Arthur Rose; played by Delroy Lindo; has been picking apples for the Kendall’s for years. He arrives with his “crew”; including his daughter Rose Rose; played by Erykah Badu. Homer is the only white person in the bunk house, and although they are uneducated people, Homer is drawn to them. And, in turn, he is as much a mystery to them as they are to him.

But Homer has a way with people; he is very much Dr. Larch’s son in many ways; and he develops an easy camaraderie with the whole crew. He is particularly drawn to Rose Rose, seeing her as a figure of tragedy and lost opportunity. And when something happens to her that causes him to use the very skills he detests righting a greater wrong, he is both shocked and enlightened by his experience.

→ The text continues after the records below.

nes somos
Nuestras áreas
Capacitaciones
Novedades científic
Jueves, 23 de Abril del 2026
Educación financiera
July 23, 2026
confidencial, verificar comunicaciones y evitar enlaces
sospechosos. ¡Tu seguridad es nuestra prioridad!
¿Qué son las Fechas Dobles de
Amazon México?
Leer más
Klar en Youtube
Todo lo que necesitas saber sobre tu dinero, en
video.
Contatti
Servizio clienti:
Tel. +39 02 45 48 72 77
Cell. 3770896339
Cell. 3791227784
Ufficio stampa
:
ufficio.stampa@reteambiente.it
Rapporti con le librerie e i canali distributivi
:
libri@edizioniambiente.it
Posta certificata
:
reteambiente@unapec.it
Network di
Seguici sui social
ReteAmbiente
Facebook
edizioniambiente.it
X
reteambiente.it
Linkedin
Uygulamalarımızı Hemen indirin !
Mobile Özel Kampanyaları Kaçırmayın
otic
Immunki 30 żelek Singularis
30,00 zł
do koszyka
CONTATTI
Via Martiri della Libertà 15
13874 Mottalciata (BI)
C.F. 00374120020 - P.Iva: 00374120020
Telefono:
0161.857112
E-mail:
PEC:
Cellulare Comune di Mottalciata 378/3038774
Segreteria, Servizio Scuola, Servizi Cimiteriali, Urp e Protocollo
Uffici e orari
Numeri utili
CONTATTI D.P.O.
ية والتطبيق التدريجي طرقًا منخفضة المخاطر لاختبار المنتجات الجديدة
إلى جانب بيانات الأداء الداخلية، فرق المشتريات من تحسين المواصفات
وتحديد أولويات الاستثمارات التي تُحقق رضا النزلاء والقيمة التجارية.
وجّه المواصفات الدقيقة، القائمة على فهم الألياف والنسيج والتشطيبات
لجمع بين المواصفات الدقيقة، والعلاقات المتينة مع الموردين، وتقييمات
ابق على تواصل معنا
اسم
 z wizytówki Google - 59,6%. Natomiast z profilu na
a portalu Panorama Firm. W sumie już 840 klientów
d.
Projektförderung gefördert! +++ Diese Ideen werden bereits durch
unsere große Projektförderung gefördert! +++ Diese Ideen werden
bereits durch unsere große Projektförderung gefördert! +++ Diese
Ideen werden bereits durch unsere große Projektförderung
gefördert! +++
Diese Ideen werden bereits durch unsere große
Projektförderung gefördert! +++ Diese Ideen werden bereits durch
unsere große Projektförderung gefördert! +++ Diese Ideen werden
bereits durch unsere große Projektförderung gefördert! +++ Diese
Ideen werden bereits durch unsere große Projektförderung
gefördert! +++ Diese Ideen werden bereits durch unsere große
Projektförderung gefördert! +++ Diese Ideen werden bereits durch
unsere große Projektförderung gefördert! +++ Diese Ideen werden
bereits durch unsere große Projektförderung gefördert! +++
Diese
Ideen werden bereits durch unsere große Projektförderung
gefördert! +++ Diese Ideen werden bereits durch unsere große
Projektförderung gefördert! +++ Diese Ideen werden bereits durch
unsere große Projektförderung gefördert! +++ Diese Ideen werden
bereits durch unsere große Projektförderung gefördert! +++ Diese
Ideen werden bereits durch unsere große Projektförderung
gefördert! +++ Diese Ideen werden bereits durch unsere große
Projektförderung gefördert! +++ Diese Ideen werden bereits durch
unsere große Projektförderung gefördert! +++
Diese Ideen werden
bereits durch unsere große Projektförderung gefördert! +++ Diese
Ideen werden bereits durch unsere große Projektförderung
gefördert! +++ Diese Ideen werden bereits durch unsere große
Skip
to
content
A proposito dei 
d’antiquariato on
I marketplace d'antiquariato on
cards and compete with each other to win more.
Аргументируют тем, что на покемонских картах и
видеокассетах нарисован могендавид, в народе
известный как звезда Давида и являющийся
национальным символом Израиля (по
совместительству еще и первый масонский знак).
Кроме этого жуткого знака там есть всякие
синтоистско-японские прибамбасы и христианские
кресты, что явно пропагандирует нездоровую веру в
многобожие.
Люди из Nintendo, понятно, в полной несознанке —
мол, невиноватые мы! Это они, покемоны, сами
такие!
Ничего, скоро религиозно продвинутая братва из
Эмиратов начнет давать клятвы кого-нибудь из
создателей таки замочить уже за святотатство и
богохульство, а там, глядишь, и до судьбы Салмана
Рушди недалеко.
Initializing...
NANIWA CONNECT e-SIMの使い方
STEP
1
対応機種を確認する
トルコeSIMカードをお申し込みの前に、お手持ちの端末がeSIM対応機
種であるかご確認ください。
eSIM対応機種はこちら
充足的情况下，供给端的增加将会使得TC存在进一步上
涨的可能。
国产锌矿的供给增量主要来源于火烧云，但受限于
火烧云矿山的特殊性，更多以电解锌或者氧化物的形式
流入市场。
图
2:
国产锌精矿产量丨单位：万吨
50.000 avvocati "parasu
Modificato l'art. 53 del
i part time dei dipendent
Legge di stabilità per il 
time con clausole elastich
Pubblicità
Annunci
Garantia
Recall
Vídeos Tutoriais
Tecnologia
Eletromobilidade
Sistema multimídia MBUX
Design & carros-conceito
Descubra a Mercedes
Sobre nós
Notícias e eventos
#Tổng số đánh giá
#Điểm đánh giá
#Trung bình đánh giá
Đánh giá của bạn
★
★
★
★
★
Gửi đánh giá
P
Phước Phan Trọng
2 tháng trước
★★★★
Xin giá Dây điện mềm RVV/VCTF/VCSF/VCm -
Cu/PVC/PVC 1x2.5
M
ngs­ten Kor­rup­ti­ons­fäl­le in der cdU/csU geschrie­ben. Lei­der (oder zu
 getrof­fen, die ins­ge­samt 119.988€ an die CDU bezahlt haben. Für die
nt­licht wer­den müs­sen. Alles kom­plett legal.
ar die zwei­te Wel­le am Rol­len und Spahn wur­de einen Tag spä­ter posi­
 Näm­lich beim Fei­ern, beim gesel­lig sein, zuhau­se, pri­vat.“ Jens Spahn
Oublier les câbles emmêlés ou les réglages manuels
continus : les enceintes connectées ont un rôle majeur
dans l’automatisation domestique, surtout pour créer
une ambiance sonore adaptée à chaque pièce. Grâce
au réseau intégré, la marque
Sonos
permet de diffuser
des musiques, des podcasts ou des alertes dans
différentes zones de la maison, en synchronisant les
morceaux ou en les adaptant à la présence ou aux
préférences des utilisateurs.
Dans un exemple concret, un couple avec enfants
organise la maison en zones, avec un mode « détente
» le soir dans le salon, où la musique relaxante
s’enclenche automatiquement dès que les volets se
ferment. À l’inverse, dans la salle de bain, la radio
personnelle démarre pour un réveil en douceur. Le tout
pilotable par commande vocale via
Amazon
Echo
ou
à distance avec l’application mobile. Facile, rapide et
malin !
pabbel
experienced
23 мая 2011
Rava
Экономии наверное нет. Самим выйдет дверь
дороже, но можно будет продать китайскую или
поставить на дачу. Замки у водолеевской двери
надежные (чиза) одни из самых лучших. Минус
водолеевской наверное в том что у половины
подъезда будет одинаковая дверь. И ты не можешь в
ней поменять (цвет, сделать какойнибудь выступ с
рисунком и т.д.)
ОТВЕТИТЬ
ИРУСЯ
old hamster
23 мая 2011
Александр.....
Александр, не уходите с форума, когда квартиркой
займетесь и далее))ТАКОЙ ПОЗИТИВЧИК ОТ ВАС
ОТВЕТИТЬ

Back at the orphanage Dr. Larch finds that the board is going to replace him. He has to do something to salvage his position. This orphanage is the only family he has ever known. While Nurse Edna reads to the girls each night at bedtime, Dr. Larch does the same with the boys. He reads them exciting classic adventures and each night as he leaves the dormitory he says the same thing; "Goodnight you princes of Maine, you kings of New England!" He says this as both a blessing and a way of making them feel valued. He is deeply loved by all.

Faced with the prospect of losing his orphanage Dr. Larch fakes credentials for Homer to convince the board to appoint Homer as the next director. This is not the first time Dr. Larch has falsified a document on Homer’s behalf. Unbeknownst to Homer, the heart condition he has been diagnosed with is not real, but it did keep him out of the war.

In the end Homer sees things less in terms of black and white. He still doesn’t like performing abortions, but he has seen some things which change his opinion of Dr. Larch. In the end he is the one tucking the boys in at night. And as he continues to send them off to sleep with the same hopeful thought; “Goodnight you princes of Maine, you kings of New England!" he finally realizes what his coworkers at the orchard meant about the Rules.

Note: They spelled Michael Caine's name wrong on the cover.